Au finish, pour une des rares fois, opposition et majorité ont navigué dans le même bateau. Pour les honorable Mamadou Diarrasouba et Mamadou Lamine Wagué, le Mali a besoin aujourd’hui de pardonner pour avancer. L’honorable Amadou Cissé, qui a servi ATT en tant que ministre de l’énergie et des mines, dira que « l’homme qui est ATT aime trop le Mali pour le trahir. Seule voix discordante affichée, le député Kalilou Ouattara pour qui «il ne revient pas aux députés de chercher des preuves, mais de mettre ATT entre les mains de la justice », qui a tout loisir de le juger ou de l’acquitter.  En absence de preuves matérielles le dossier est classé sans suite par 104 voix, 5 votes défavorables et 6 abstentions.

Face aux journalistes, le 1e vice-président de l’hémicycle, Moussa Timbiné, a soutenu que le choix de classer sans suite la mise en accusation du président ATT devrait consolider le processus de paix et de réconciliation en cours et cela en dehors de toute pression des autorités. Quant à Hamane Touré dit Serpent, président de l’association citoyen de soutien à Amadou Touré, il se dit ému et fier de tous les amis d’ATT. Il en a profité pour féliciter l’Assemblée et le président IBK, en soulignant au passage qu’ATT signera son retour au Mali dès que les conditions seront réunies, pour qu’ensemble on se batte pour la paix et la réconciliation dans le pays.

 

Haute trahison : Fini le débat sur ATT !

Durant plus de 3 ans l’opinion croyait un moment qu’une comparution de l’ancien Chef d’Etat devant la HCJ était inévitable. L’évolution des événements à pourtant démontré qu’il était plutôt indiqué de savoir garder raison garder face à la sensibilité du sujet. Pour preuve, l’ancien chef de l’Etat vient d’être blanchi par la commission parlementaire ad hoc, faute de preuves tangibles. L’annonce est tombée la nuit du vendredi, depuis l’hémicycle où les partisans d’ATT ont afflué pour la circonstance.

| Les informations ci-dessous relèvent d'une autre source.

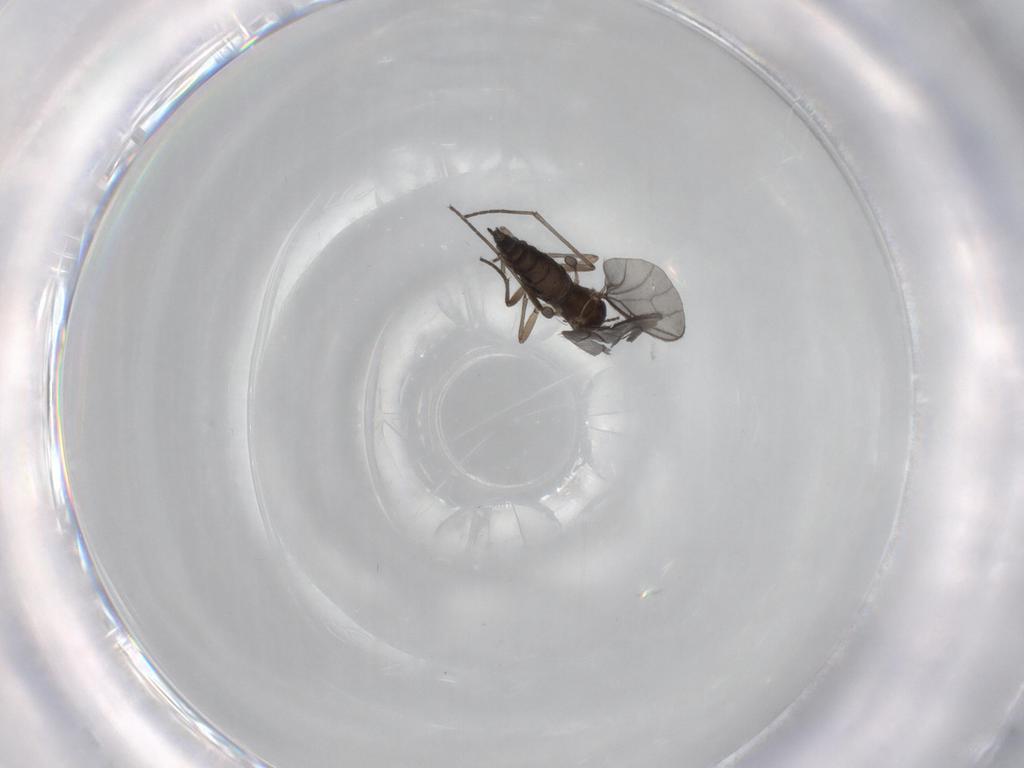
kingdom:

Le Parlement a été saisi du dossier de Haute Trahison contre l’ex locataire de Koulouba depuis fin 2014. L’affaire a aussitôt suscité de l’intérêt au plus haut plan de la mais elle a dû subir longtemps durant les vicissitudes du temps et des reports successifs lors des différentes sessions parlementaires. Au demeurant, la fuite intervenue début 2015 avait bien montré qu’il n’y avait aucun péril en la demeure. L’ex homme fort du Mali, en exil voulu au Sénégal, venait d’être blanchi une première fois, faute de preuves suffisantes. Depuis, la commission ad hoc est restée silencieuse même si le détenteur du perchoir, Issaka Sidibé, a haussé le ton pour le manquement. Finalement cette nuit du 16 Décembre 2016 verra la fin du feuilleton politique avec l’issue sans appel du vote des députés.

On dénombre en effet 104 voix pour et 5 suffrages contre l’abandon de poursuites judiciaires contre l’ancien Président, tandis que 6 abstentions ont été recueillis pour 2 bulletins nuls.

Le débat est du coup définitivement clos sur la responsabilité judiciaire du tombeur de Moussa Traoré dans la crise ayant affecté le Mali. Et pour cause , pas mal de parlementaires reconduits en 2013 n’étaient pas en mesure de résister à l’épée de Damoclès de la HCJ. Même l’actuel successeur du désormais ancien accusé (exilé à Dakar ) ne pouvait y échapper.

Bien qu’apparemment blanc comme neige, il a quand même été la seconde personnalité du pays , quand le Général Amadou Toumani Touré était à la tête du Mali. C’est peut-être la raison pour laquelle ATT s’est toujours dit prêt à répondre face à la justice de son pays.

Aussi, n’oublions pas que le père de la démocratie avait voulu s’exprimer avant de quitter le Mali dans la foulée du ridicule putsch de 2012. Il en avait été empêché par la junte de Kati, qui eux sont bien devant les juges après le périple Sikassois qui a finalement été reporté après tant de suspensions.

Finalement, c’est bien ATT qui est « libre » et blanchi alors que son tombeur de Sanogo a des charges avérées et aura du mal à se tirer d’affaire. Reste à savoir ce qu’il en sera du retour d’ATT car la CEDEAO fut à l’origine de son exil dakarois et devrait songer à que statuer rapidement sur la question.  En attendant ce sont les acteurs du Mouvement Citoyen et la famille du PDES qui peuvent laisser éclater leur joie au bout de tant de rebondissements.